L’aula della Camera ha approvato lunedì, con 367 si, 194 no e 5 astenuti, il disegno di legge Boschi che riforma la Costituzione, e che ora dovrà tornare nuovamente al vaglio del Senato, intorno al 20 gennaio, e quindi, nella seconda metà di aprile, a Montecitorio, dove sarà votato senza possibilità di apporvi altri emendamenti, come prescritto dall’art.138 della Costituzione. Si sono espressi a favore tutti i partiti di maggioranza, quindi Pd, Psi, Democrazia Solidale-Centro Democratico, Ala, Scelta Civica ed Area Popolare, mentre hanno votato contro Movimento 5 Stelle, Forza Italia, Lega Nord, Sinistra Italiana-Sel, Fratelli d’Italia-An e Conservatori e Riformisti. Il Movimento 5 Stelle ha anche inscenato una protesta in aula durante le dichiarazioni di voto, con il deputato Danilo Toninelli che ha concluso il suo intervento esclamando: “Stiamo arrivando, viva l’Italia” ed ha quindi iniziato a sventolare una bandiera italiana, mentre i colleghi di partito hanno esposto cartelli con il tricolore, venendo ripresi dalla presidente Boldrini.
Il premier Matteo Renzi ha commentato l’esito della votazione alla Camera scrivendo su Facebook: “Oggi quarto voto sulle riforme costituzionali: maggioranza schiacciante in attesa di conoscere il voto dei cittadini in autunno. Stiamo dimostrando che per l’Italia niente è impossibile. Con fiducia e coraggio, #avantitutta“. Anche il ministro delle Riforme Maria Elena Boschi, ospite della trasmissione “Otto e mezzo”, si è detta “molto soddisfatta” del risultato del voto, nonchè “molto, molto, molto, ottimista e fiduciosa sul referendum”, a proposito del quale ha aggiunto però che, se questo dovesse bocciare le riforme, “tutto il governo, e quindi anche io, dovrà risottoporsi necessariamente alla scelta dei cittadini“. Se la legge sarà approvata, infatti, entro tre mesi dalla pubblicazione un quinto dei componenti di una Camera, cinquecentomila elettori o cinque consigli regionali possono chiedere che si tenga il referendum confermativo, e il presidente del Consiglio ha annunciato che saranno gli stessi parlamentari democratici a chiederlo.
I contrari alla riforma lo hanno allora accusato di voler trasformare la consultazione in un plebiscito, e a loro Renzi ha risposto spiegando al Tg1 che il referendum “non è un plebiscito.

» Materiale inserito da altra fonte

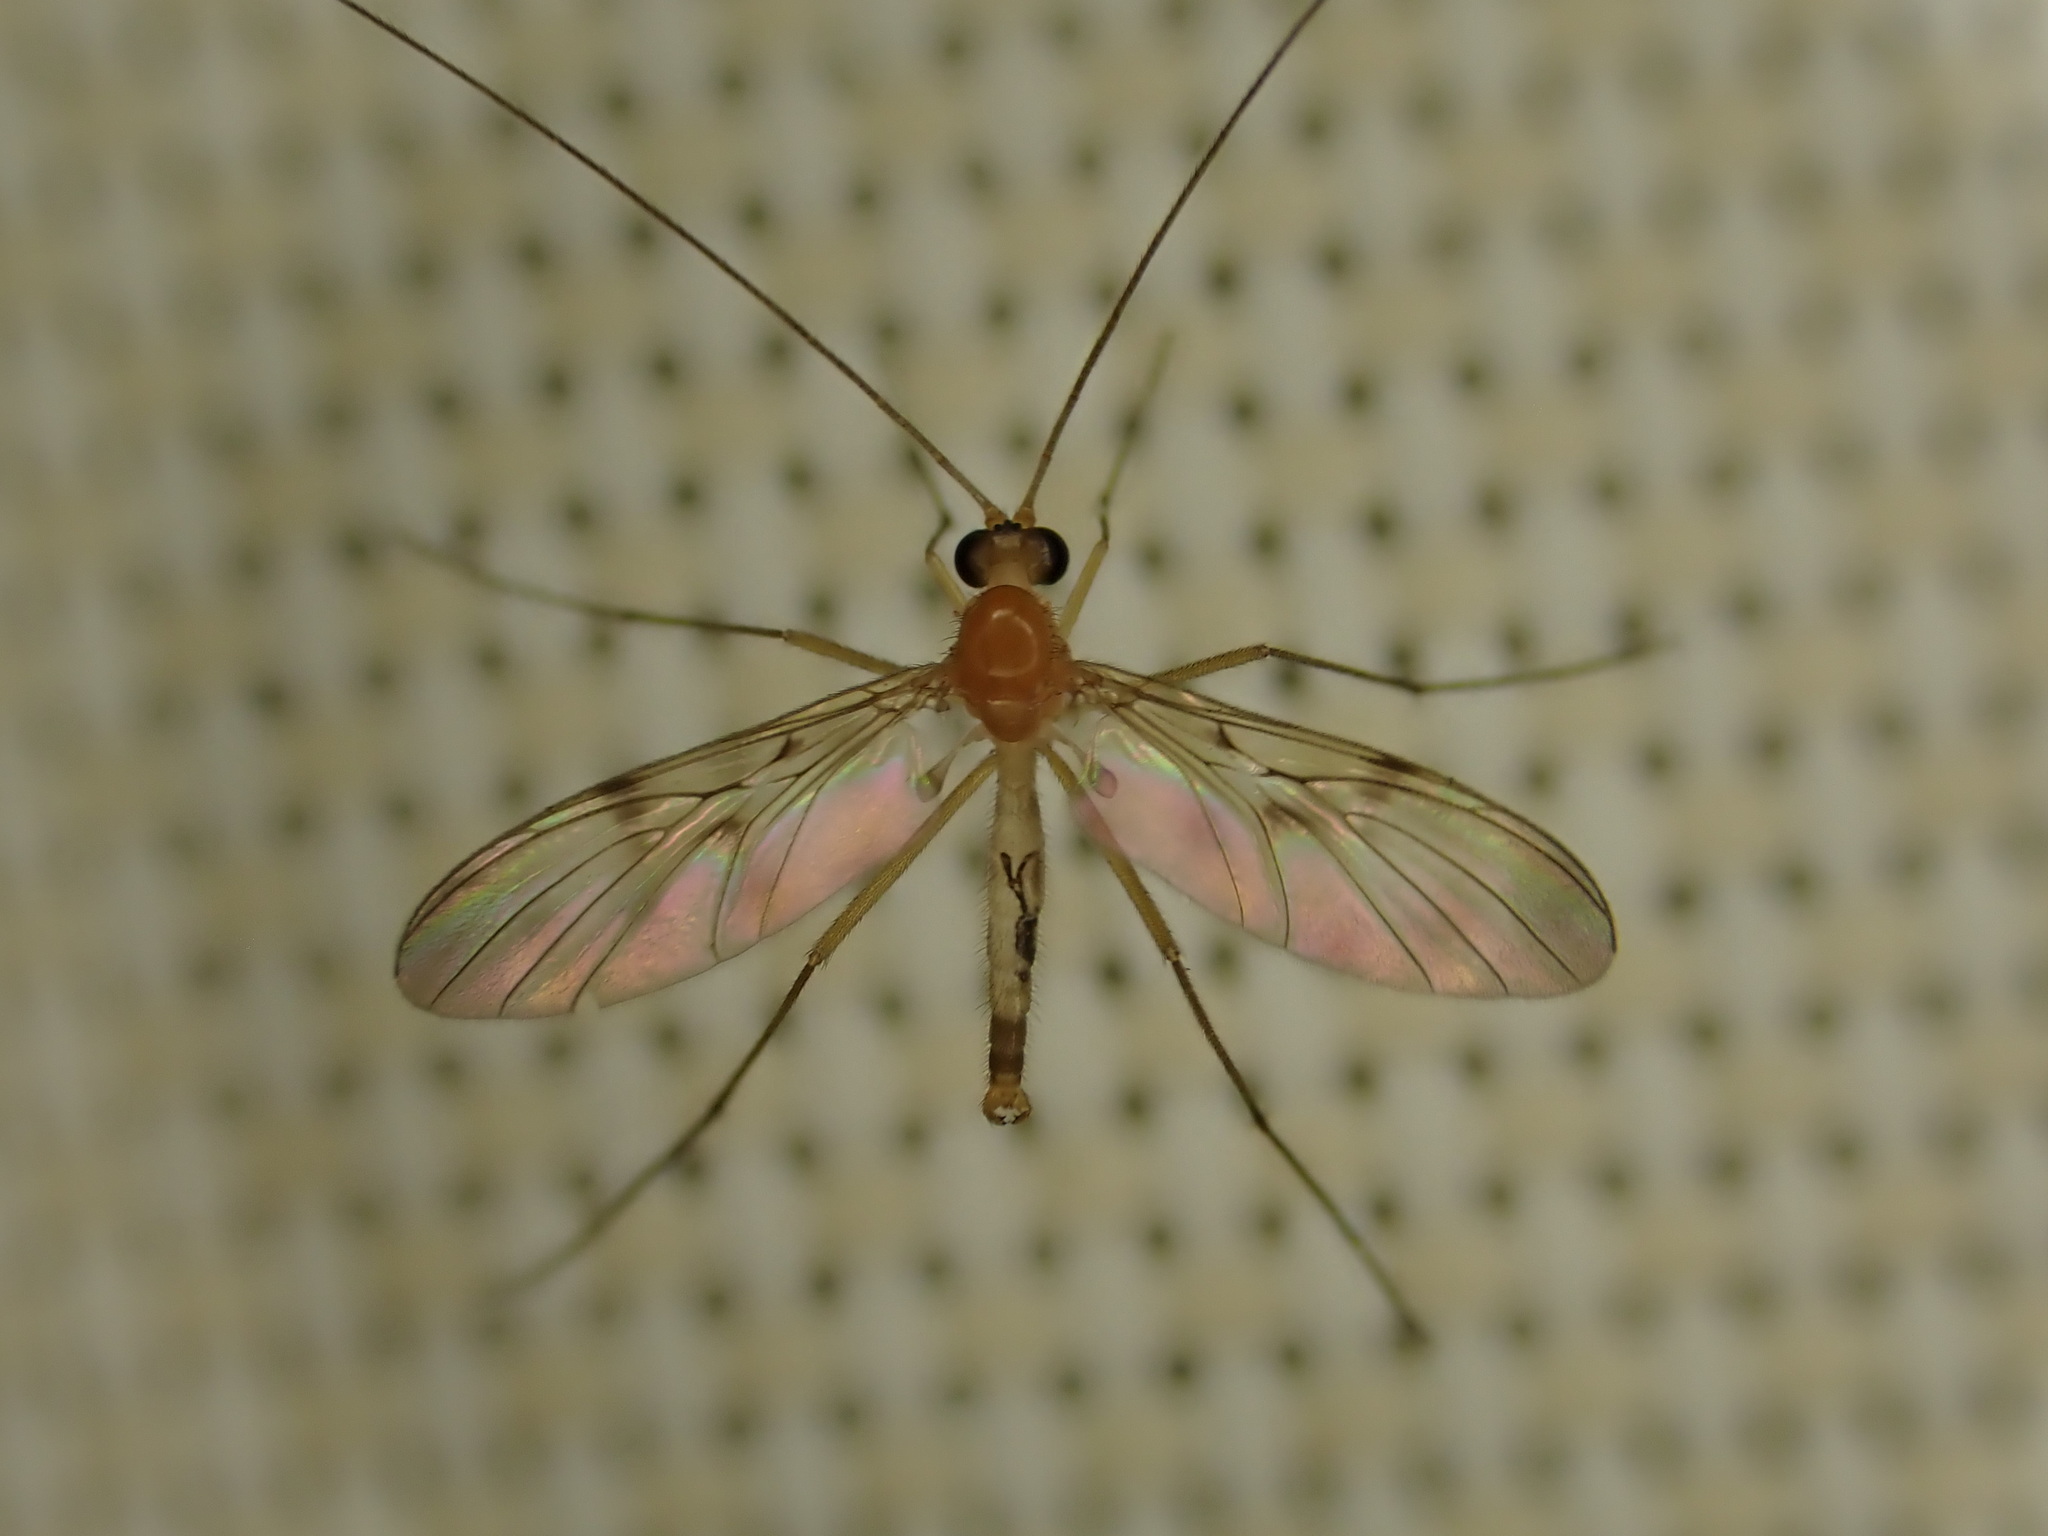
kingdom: Animalia
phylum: Arthropoda
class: Insecta
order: Diptera
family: Keroplatidae
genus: Macrocera
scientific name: Macrocera unipunctata
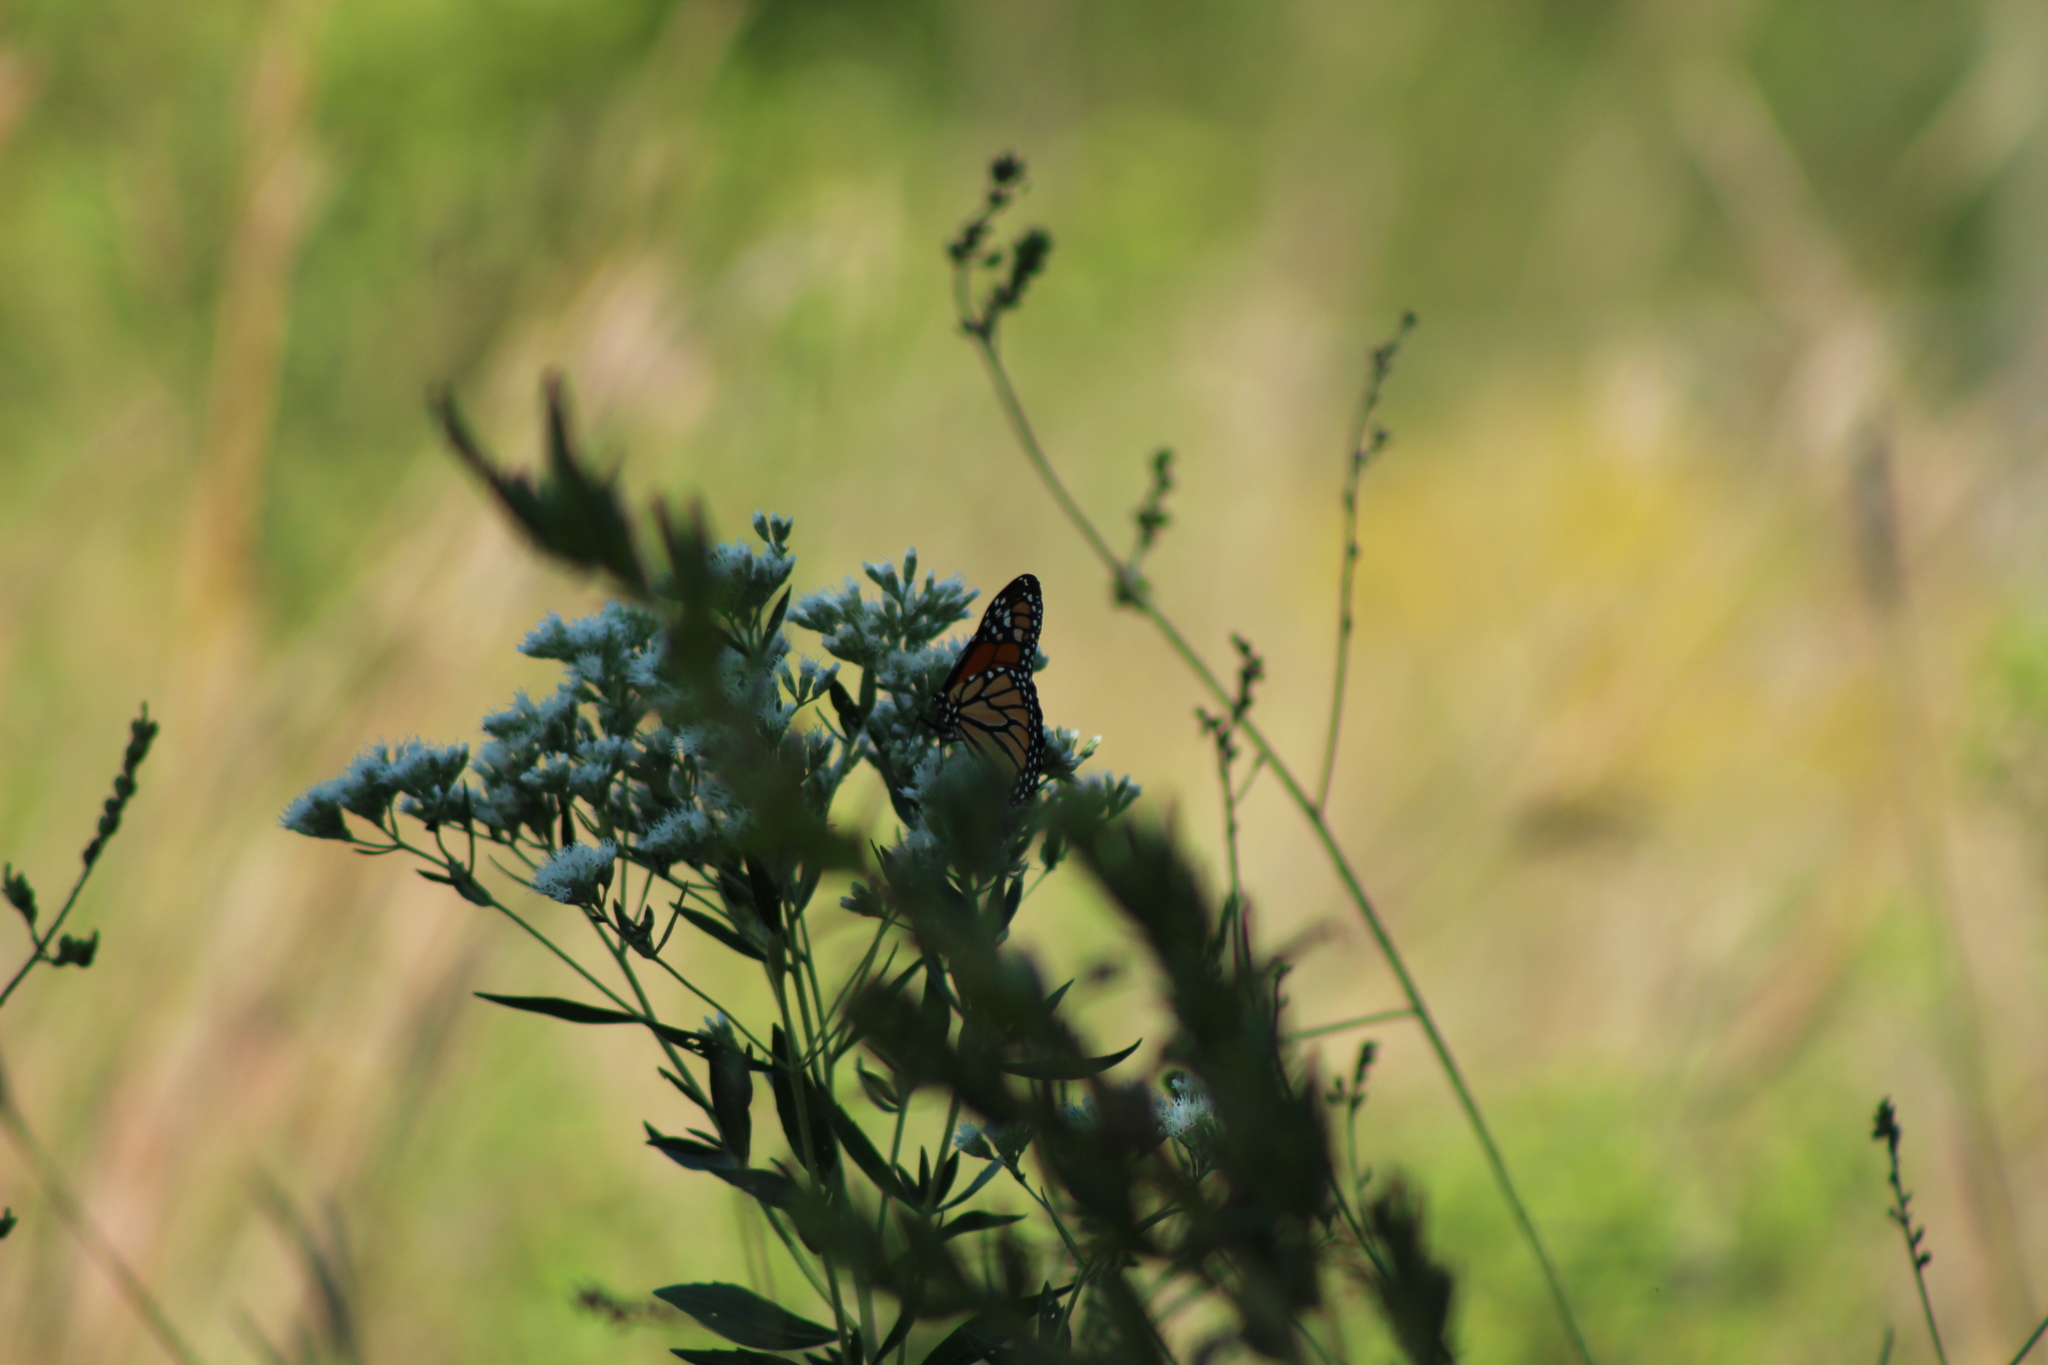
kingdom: Animalia
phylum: Arthropoda
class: Insecta
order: Lepidoptera
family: Nymphalidae
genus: Danaus
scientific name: Danaus plexippus
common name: Monarch
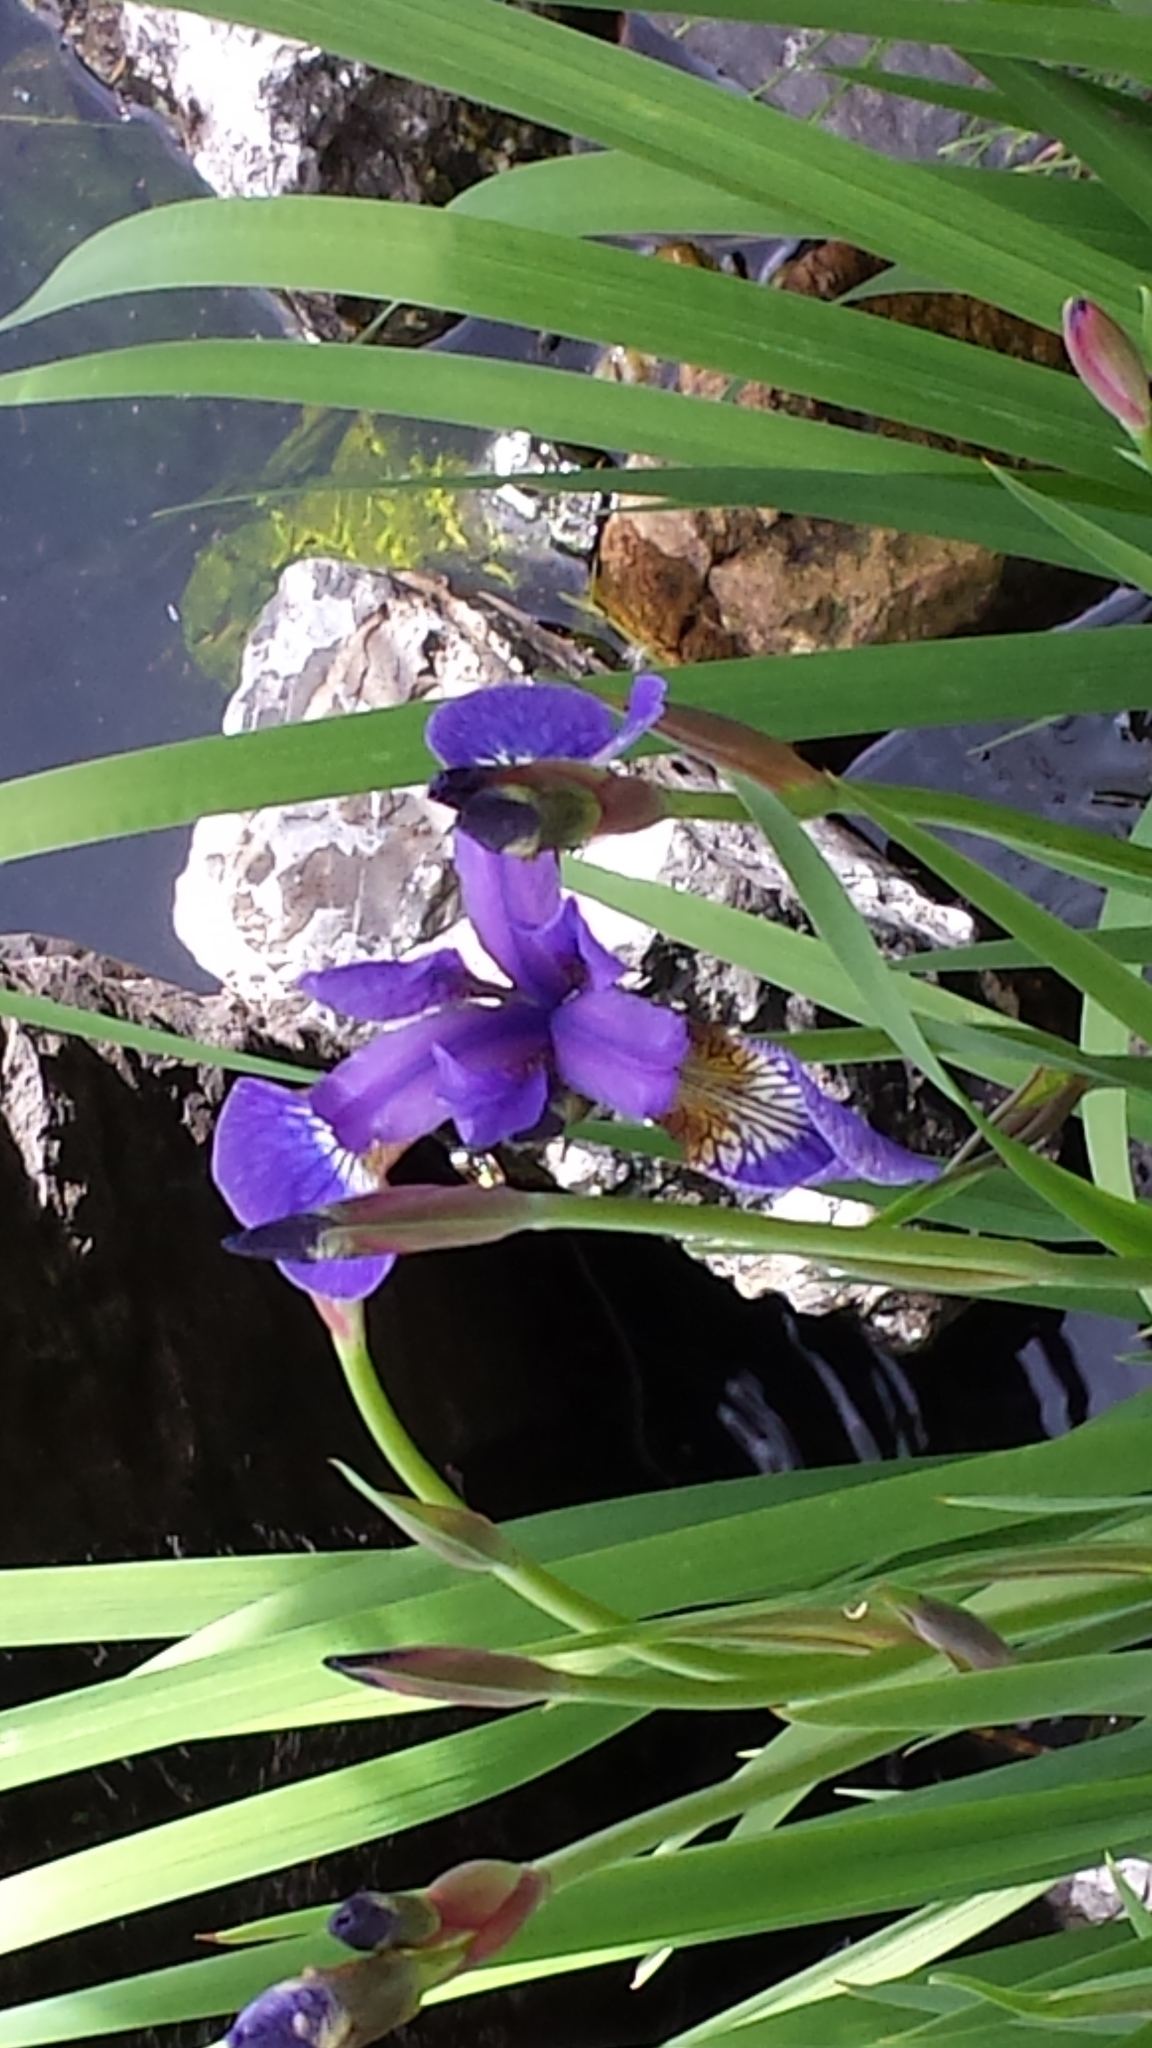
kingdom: Plantae
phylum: Tracheophyta
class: Liliopsida
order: Asparagales
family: Iridaceae
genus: Iris
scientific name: Iris sanguinea
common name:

Io penso che gli italiani staranno dalla nostra parte, ma la parola finale ce l’hanno loro e io sono pronto ad assumermi le mie responsabilità“. Già lunedì mattina, infatti, si è riunito in una stanza della Camera il Comitato per il No al referendum, che ha subito incassato il sostegno di Movimento 5 Stelle, Sinistra Italiana (che vi aderirà formalmente), Pippo Civati di Possibile e della Fiom di Maurizio Landini, anch’egli presente all’incontro. Il co-presidente del Comitato Alfiero Grandi ha annunciato che con la presenza di Possibile “abbiamo la certezza che almeno 126 deputati chiederanno il referendum”, ossia, appunto, un quinto dei componenti della Camera.
Sono inoltre intervenuti in difesa dell’attuale bicameralismo perfetto costituzionalisti e giuristi del calibro di Stefano Rodotà, Gustavo Zagrebelsky, Alessandro Pace, Gaetano Azzariti e Gianni Ferrara. Il comitato chiederà anche due referendum abrogativi sulla legge elettorale, uno per l’abrogazione della norma sui capilista bloccati e l’altro per eliminare il premio alla lista. La riforma appena approvata alla Camera prevede la fine del bicameralismo perfetto, per cui sarà solo la Camera a votare la fiducia al governo, mentre il Senato avrà competenza legislativa piena solo sulle riforme e le leggi costituzionali, e sarà composto da 95 senatori eletti dai consigli regionali ma con “legittimazione popolare”, ossia indicati dai cittadini. Saranno inoltre abolite le materie di competenza concorrente tra Stato e Regioni, mentre torneranno allo Stato le competenze riguardanti energia, infrastrutture strategiche e sistema nazionale di protezione civile.